“I told you I’d find the assassin before he makes a move on the King,” Heva said, stretching her wrists and rolling her sword. Their new plan wasn’t perfect, but Ryn was relieved Heva had agreed to save Xerxes.
“I’m nervous for you,” Ryn said. “Maybe you should stay away from the trial instead. What if it becomes an all-out war in the Hall of Stars?”
Heva smirked. “Then I’ll be in my glory.” She wiped a bead of sweat from her forehead and slid her sword away. “I’m going to the baths. Do you want to join, or… By the Divinities, Ryn, I don’t think you’re actually sweating,” she remarked.
Ryn looked down at herself. She wasn’t even tired yet.
Heva shook her head and made a tsking sound. “Maybe I should start praying every morning. Or carrying a god’s sword. Or… whatever it is you’re doing. Your strength isn’t natural, you know. Look at you, then look at me.” She pointed back and forth between their bodies. “I’m built like a soldier. And you’re—no offense—totally scrawny. There’s nothing natural about it.

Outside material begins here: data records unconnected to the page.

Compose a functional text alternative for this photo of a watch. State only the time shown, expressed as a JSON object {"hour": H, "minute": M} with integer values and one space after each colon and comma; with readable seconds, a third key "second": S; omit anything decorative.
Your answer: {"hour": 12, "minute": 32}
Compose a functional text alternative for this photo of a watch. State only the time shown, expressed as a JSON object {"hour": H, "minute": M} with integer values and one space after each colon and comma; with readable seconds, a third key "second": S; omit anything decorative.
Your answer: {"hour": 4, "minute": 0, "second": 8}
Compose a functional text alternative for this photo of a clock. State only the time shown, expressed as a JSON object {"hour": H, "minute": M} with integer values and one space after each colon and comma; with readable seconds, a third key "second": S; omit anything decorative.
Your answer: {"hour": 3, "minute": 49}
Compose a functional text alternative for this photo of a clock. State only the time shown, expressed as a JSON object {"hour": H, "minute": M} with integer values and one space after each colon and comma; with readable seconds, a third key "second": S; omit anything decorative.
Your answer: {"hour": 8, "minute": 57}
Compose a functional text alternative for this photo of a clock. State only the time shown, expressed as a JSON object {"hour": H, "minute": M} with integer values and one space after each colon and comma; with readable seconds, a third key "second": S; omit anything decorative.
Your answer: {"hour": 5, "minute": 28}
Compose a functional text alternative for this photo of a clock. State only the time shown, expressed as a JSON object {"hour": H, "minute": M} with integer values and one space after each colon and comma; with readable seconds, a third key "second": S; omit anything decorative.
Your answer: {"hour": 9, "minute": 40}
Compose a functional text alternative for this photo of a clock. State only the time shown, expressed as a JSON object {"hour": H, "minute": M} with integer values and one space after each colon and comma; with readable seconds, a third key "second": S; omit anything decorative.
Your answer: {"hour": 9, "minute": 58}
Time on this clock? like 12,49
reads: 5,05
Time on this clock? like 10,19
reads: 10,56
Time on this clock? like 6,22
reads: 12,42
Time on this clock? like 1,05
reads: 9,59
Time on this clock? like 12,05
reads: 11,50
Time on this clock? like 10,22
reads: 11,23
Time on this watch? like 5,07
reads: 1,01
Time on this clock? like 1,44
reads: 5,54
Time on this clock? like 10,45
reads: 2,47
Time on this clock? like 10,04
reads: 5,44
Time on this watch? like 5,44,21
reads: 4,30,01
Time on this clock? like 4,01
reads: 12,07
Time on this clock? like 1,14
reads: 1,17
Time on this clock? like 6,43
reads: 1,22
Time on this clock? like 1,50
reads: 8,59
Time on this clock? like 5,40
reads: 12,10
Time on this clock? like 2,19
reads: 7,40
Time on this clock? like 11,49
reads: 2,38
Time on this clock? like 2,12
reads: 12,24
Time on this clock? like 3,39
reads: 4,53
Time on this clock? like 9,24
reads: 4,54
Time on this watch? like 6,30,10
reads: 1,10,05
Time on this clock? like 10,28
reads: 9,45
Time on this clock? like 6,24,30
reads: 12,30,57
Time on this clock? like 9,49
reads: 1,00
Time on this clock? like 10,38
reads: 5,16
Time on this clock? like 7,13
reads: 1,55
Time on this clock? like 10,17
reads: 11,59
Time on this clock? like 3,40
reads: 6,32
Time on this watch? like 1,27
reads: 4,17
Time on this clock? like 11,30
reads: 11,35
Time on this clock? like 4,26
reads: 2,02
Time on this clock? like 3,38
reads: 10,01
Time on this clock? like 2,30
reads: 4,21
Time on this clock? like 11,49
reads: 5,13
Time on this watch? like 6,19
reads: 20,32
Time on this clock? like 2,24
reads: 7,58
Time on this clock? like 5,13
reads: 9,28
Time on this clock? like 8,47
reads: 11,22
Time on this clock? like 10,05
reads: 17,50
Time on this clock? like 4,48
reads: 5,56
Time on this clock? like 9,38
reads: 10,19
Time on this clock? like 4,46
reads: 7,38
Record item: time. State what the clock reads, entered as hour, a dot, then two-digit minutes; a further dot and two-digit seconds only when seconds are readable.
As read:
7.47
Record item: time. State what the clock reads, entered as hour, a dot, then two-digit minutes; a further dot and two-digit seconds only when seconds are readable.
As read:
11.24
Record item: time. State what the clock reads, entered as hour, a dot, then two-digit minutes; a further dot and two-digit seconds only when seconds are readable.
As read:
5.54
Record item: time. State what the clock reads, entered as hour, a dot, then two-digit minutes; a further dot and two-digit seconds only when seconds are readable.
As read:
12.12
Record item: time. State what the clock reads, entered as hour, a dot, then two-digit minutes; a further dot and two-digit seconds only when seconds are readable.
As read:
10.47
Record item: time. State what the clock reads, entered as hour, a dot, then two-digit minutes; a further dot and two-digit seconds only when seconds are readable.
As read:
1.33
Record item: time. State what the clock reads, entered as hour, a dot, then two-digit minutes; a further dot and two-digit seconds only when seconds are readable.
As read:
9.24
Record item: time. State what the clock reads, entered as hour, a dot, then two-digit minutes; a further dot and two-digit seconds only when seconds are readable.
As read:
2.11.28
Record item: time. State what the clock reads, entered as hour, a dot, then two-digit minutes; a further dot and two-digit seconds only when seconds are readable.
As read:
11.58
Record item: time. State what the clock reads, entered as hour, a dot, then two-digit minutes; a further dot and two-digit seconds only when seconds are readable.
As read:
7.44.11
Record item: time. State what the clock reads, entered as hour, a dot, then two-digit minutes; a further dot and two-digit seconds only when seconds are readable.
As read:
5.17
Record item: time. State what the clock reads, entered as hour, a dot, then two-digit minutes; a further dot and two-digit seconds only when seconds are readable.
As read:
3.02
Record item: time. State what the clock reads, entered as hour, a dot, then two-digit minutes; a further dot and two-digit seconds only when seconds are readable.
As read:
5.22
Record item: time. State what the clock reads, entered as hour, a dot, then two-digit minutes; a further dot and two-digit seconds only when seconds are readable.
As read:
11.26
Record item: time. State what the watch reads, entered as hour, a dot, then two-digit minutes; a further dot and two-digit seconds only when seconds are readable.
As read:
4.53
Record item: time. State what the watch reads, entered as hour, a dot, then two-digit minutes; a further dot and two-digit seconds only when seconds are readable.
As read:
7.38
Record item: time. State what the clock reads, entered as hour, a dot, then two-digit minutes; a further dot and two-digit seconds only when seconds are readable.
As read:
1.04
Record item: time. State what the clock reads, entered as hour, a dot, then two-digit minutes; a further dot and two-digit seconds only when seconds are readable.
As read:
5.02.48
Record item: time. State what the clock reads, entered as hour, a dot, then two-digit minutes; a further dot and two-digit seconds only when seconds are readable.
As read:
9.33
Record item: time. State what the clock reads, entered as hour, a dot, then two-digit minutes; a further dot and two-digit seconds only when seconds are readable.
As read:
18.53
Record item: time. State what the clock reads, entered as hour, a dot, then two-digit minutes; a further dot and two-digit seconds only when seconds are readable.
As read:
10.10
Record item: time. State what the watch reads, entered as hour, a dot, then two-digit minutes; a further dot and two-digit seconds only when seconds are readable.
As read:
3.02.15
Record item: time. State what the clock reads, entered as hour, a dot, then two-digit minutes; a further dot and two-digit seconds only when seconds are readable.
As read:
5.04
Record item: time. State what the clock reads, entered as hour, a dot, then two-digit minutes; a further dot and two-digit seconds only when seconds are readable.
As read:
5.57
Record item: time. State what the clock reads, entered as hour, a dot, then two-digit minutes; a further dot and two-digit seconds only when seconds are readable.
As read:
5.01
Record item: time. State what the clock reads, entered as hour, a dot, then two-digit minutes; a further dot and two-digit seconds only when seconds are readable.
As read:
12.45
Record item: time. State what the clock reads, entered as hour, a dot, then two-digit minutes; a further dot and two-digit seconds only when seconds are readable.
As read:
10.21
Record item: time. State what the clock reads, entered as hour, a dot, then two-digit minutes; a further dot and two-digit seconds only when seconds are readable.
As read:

What you can do is miraculous.” She smacked her forehead like she thought of something that should have been obvious from the start. “I’ve heard of this somewhere—when El himself is your strength, it can be like another arm in alignment with your arm, his hands over your hands, that sorta thing.”
Ryn glanced at the clock as Heva rambled on, wondering if anyone had gotten snoopy and discovered her pie hiding in the back of the kitchen beneath a straw mat.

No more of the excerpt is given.